Do this: Print each of the following items verbatim, preserving every line without alteration.

Given data:
>>>
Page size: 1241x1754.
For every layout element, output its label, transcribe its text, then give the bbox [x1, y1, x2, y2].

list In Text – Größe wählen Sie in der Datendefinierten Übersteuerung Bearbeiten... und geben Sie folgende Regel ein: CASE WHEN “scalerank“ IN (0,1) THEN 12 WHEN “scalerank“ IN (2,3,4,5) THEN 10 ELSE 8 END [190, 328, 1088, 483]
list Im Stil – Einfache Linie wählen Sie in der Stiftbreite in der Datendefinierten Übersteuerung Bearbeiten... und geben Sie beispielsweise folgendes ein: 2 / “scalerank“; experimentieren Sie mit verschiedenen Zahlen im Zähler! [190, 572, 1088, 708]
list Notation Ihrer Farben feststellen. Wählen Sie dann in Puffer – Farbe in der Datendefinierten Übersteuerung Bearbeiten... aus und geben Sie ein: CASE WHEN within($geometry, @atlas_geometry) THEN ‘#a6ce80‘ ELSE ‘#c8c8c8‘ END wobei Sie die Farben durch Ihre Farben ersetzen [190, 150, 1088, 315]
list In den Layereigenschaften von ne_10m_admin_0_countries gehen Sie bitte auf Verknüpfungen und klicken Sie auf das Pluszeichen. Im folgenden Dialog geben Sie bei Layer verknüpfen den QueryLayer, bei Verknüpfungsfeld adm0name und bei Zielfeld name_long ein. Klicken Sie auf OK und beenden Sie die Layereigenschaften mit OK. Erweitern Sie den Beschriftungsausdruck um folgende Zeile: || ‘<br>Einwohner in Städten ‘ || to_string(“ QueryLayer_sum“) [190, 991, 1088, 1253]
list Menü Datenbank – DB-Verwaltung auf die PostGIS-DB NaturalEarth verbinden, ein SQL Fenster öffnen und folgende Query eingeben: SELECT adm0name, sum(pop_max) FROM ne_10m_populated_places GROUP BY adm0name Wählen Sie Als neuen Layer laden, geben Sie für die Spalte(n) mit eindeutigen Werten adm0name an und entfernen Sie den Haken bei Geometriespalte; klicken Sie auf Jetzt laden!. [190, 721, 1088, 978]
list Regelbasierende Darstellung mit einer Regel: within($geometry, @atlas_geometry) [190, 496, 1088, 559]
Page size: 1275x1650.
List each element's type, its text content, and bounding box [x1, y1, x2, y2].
<<<
Output of the exercise:
Page size: 1241x1754.
For every layout element, output its label, transcribe its text, then give the bbox [x1, y1, x2, y2].

list In Text – Größe wählen Sie in der Datendefinierten Übersteuerung Bearbeiten... und geben Sie folgende Regel ein: CASE WHEN “scalerank“ IN (0,1) THEN 12 WHEN “scalerank“ IN (2,3,4,5) THEN 10 ELSE 8 END [190, 328, 1088, 483]
list Im Stil – Einfache Linie wählen Sie in der Stiftbreite in der Datendefinierten Übersteuerung Bearbeiten... und geben Sie beispielsweise folgendes ein: 2 / “scalerank“; experimentieren Sie mit verschiedenen Zahlen im Zähler! [190, 572, 1088, 708]
list Notation Ihrer Farben feststellen. Wählen Sie dann in Puffer – Farbe in der Datendefinierten Übersteuerung Bearbeiten... aus und geben Sie ein: CASE WHEN within($geometry, @atlas_geometry) THEN ‘#a6ce80‘ ELSE ‘#c8c8c8‘ END wobei Sie die Farben durch Ihre Farben ersetzen [190, 150, 1088, 315]
list In den Layereigenschaften von ne_10m_admin_0_countries gehen Sie bitte auf Verknüpfungen und klicken Sie auf das Pluszeichen. Im folgenden Dialog geben Sie bei Layer verknüpfen den QueryLayer, bei Verknüpfungsfeld adm0name und bei Zielfeld name_long ein. Klicken Sie auf OK und beenden Sie die Layereigenschaften mit OK. Erweitern Sie den Beschriftungsausdruck um folgende Zeile: || ‘<br>Einwohner in Städten ‘ || to_string(“ QueryLayer_sum“) [190, 991, 1088, 1253]
list Menü Datenbank – DB-Verwaltung auf die PostGIS-DB NaturalEarth verbinden, ein SQL Fenster öffnen und folgende Query eingeben: SELECT adm0name, sum(pop_max) FROM ne_10m_populated_places GROUP BY adm0name Wählen Sie Als neuen Layer laden, geben Sie für die Spalte(n) mit eindeutigen Werten adm0name an und entfernen Sie den Haken bei Geometriespalte; klicken Sie auf Jetzt laden!. [190, 721, 1088, 978]
list Regelbasierende Darstellung mit einer Regel: within($geometry, @atlas_geometry) [190, 496, 1088, 559]
Page size: 1275x1650.
List each element's type, its text content, and bounding box [x1, y1, x2, y2].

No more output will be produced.